Exercise inputs:
- - - - - - -
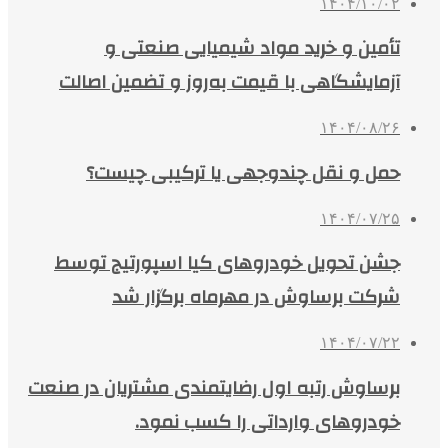
۱۴۰۴/۱۰/۰۲
تأمین و خرید مواد شیمیایی صنعتی و
آزمایشگاهی با قیمت به‌روز و تضمین اصالت
۱۴۰۴/۰۸/۲۶
حمل و نقل چندوجهی یا ترکیبی چیست؟
۱۴۰۴/۰۷/۲۵
جشن تحویل خودروهای کیا اسپورتیج توسط
شرکت برساوش در مهرماه برگزار شد
۱۴۰۴/۰۷/۲۲
برساوش رتبه اول رضایتمندی مشتریان در صنعت
خودروهای وارداتی را کسب نمود.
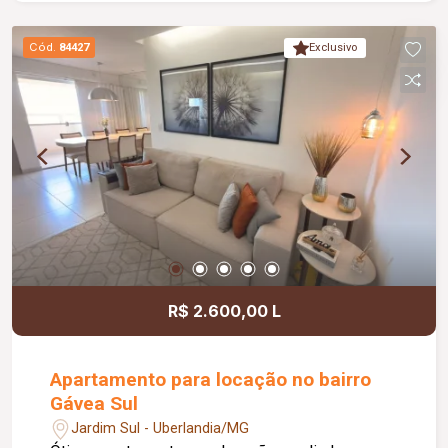
Cód.
84427
Exclusivo
R$ 2.600,00 L
Apartamento para locação no bairro
Gávea Sul
Jardim Sul - Uberlandia/MG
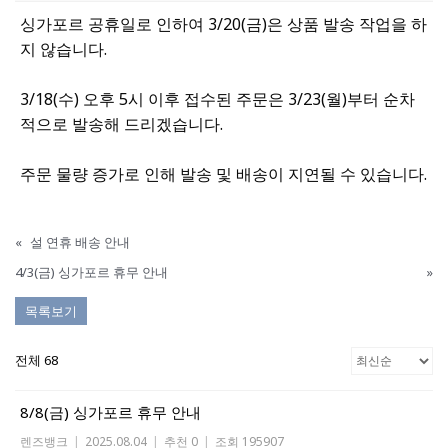
싱가포르 공휴일로 인하여 3/20(금)은 상품 발송 작업을 하
지 않습니다.
3/18(수) 오후 5시 이후 접수된 주문은 3/23(월)부터 순차
적으로 발송해 드리겠습니다.
주문 물량 증가로 인해 발송 및 배송이 지연될 수 있습니다.
«
설 연휴 배송 안내
4/3(금) 싱가포르 휴무 안내
»
목록보기
전체 68
8/8(금) 싱가포르 휴무 안내
렌즈뱅크
|
2025.08.04
|
추천 0
|
조회 195907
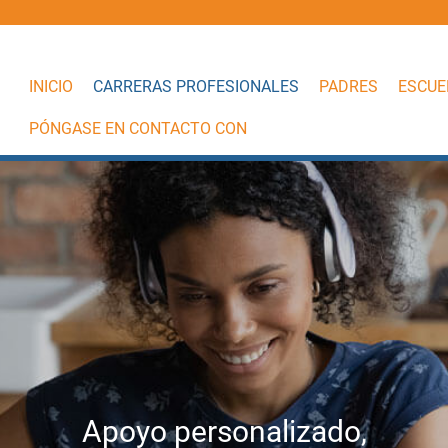
INICIO
CARRERAS PROFESIONALES
PADRES
ESCUE
PÓNGASE EN CONTACTO CON
Apoyo personalizado,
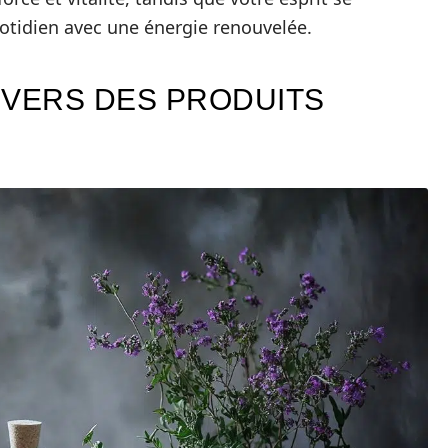
uotidien avec une énergie renouvelée.
IVERS DES PRODUITS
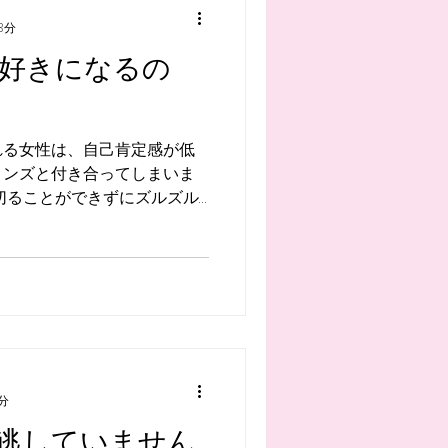
3分
好きになるの
れる女性は、自己肯定感が低
メンズと付き合ってしまいま
分を傷つけられてもそれでも
分
逃していません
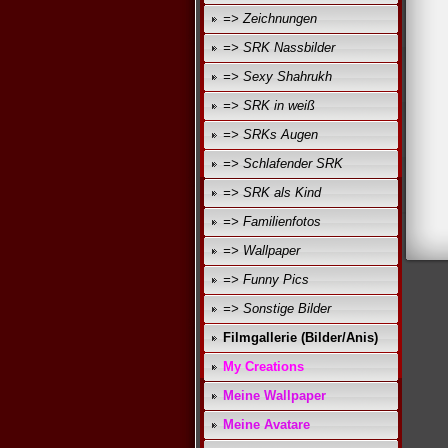
=> Zeichnungen
=> SRK Nassbilder
=> Sexy Shahrukh
=> SRK in weiß
=> SRKs Augen
=> Schlafender SRK
=> SRK als Kind
=> Familienfotos
=> Wallpaper
=> Funny Pics
=> Sonstige Bilder
Filmgallerie (Bilder/Anis)
My Creations
Meine Wallpaper
Meine Avatare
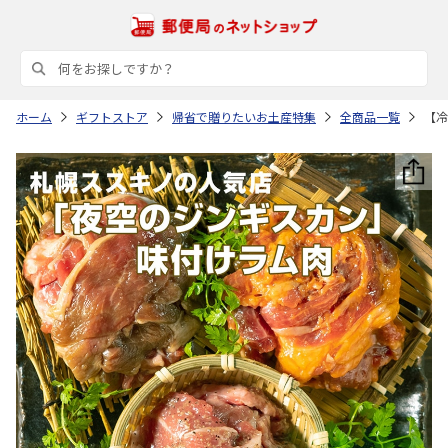
ホーム
ギフトストア
帰省で贈りたいお土産特集
全商品一覧
【冷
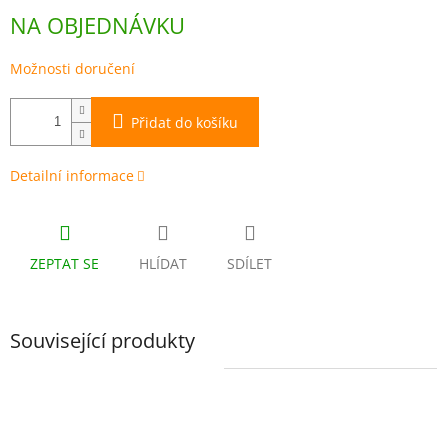
Měrná
NA OBJEDNÁVKU
cena:
Možnosti doručení
Přidat do košíku
Detailní informace
ZEPTAT SE
HLÍDAT
SDÍLET
Související produkty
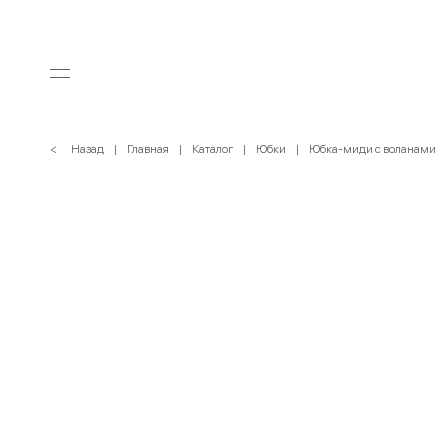
< Назад
Главная
Каталог
Юбки
Юбка-миди с воланами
- - - - - - -
Exercise details: Nothing but the lines from the one containing "SRK als Kind" through the final line of the records, both included and copied exactly, should appear in the answer; pictures stay out.

Response for this exercise:
=> SRK als Kind
=> Familienfotos
=> Wallpaper
=> Funny Pics
=> Sonstige Bilder
Filmgallerie (Bilder/Anis)
My Creations
Meine Wallpaper
Meine Avatare
ホーム
ギフトストア
帰省で贈りたいお土産特集
全商品一覧
【冷
Měrná
NA OBJEDNÁVKU
cena:
Možnosti doručení
Přidat do košíku
Detailní informace
ZEPTAT SE
HLÍDAT
SDÍLET
Související produkty
< Назад
Главная
Каталог
Юбки
Юбка-миди с воланами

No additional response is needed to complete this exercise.